Back in December I got some Mellanox ConnectX-6 Dx, now I finally got around to playing with them. I got them because I was interested in two features:
[#]networking #mellanox #tls #homelab
=> More informations about this toot | More toots from electronic_eel@treehouse.systems
I hoped that TLS-offloading would increase throughput or at least keep throughput but reduce cpu load. But when you look at the throughput graph, the TLS-offloading (nginx+hw) is completely useless for small transfers. I'd have needed log charts to better show this, 8.7 MByte/s total for 500 clients repeatedly requesting a file of 10 kBytes. The regular userspace-only nginx can do 323 MBytes/s for the same load. Even with 100 kBytes requests it is still useless (83 MBytes/s).

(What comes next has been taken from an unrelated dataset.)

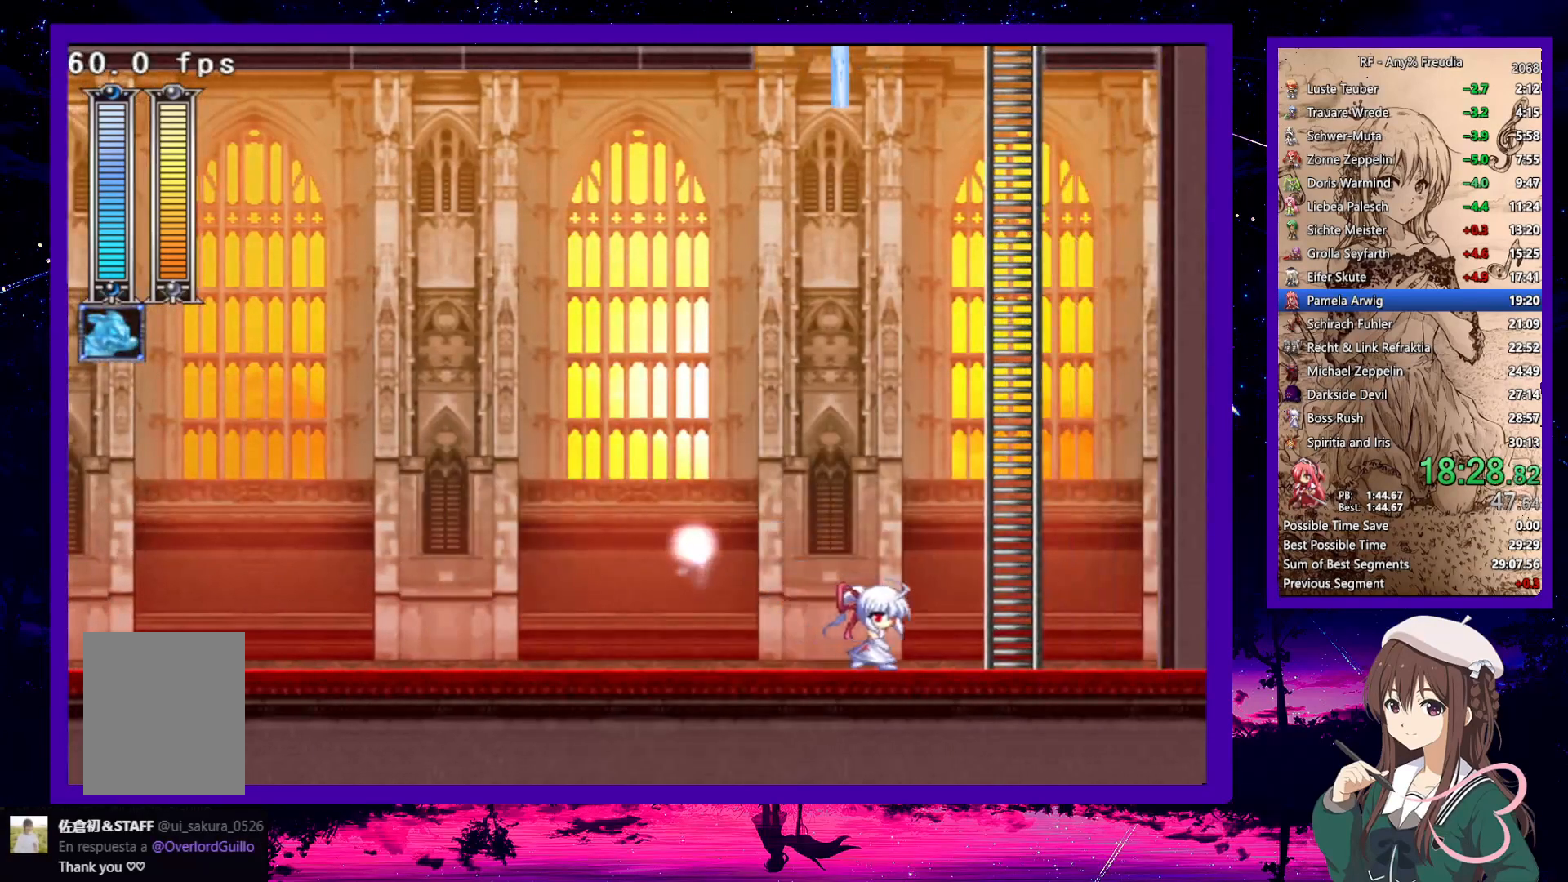
{"keys": ["right"], "events": [[150, "left", "down"], [150, "right", "up"], [283, "z", "up"], [383, "left", "up"], [383, "right", "down"]]}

It only becomes useful in the region somwhere between 1 and 10 MBytes file size.
While offloading TLS to the kernel (kTLS) has some setup cost, it pays off from shortly after 100k, offloading the transmission to the network card seems to be much slower. Since the CPU is nearly idle during this time it seems like setting up the offload is somehow implemented inefficiently.
=> View attached media | View attached media
=> More informations about this toot | More toots from electronic_eel@treehouse.systems
Another problem I found is that the TLS hardware offload only seems to support TLS 1.2 ciphers. The datasheet from Mellanox/Nvidia claims "AES-GCM 128/256-bit key" and doesn't give more details.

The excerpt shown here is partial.